* THE RECORDS:
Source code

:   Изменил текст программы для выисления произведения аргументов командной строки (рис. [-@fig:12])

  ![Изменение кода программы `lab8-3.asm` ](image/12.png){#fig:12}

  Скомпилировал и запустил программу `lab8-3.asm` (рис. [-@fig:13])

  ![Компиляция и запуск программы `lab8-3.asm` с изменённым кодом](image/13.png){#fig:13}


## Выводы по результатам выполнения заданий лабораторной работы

---

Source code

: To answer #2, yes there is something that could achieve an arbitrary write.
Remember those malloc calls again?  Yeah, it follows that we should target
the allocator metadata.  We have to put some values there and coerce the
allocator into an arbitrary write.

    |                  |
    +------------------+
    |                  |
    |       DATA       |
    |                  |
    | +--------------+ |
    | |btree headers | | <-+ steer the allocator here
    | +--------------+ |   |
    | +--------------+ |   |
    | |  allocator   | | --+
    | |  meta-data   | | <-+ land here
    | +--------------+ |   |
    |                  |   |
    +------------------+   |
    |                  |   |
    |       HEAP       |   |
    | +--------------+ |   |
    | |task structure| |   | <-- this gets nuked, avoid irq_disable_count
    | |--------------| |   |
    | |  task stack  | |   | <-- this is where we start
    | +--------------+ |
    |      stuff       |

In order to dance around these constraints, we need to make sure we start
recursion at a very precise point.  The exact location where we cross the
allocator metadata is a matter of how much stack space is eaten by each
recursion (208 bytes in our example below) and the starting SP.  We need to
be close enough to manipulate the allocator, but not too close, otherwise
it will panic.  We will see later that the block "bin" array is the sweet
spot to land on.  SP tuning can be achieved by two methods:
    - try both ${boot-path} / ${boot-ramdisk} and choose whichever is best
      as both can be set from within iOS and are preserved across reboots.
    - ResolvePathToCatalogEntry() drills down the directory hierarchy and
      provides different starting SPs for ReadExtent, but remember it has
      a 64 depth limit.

--

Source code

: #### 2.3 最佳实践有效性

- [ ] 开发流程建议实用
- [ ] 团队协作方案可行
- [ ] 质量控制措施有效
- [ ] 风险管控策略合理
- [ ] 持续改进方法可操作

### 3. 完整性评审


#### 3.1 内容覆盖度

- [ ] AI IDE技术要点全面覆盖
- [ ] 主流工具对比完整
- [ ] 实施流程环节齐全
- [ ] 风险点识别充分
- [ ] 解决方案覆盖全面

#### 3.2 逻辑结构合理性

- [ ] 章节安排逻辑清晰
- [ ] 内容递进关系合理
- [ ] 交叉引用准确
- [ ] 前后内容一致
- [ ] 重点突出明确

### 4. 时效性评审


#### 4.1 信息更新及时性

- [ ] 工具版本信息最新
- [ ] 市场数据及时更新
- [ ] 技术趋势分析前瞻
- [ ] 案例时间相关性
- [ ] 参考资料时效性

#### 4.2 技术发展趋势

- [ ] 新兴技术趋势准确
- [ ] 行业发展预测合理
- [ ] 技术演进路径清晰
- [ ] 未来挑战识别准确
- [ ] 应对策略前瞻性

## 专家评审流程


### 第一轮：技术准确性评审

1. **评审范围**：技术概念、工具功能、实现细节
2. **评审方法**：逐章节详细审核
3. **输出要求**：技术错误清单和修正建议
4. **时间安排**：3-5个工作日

* WHAT TO WORK ON: Reproduce the data from the line with "и запуск программы" to the line with "## Выводы по", including both of those lines.

* ANSWER SECTION:
  ![Компиляция и запуск программы `lab8-3.asm` с изменённым кодом](image/13.png){#fig:13}


## Выводы по результатам выполнения заданий лабораторной работы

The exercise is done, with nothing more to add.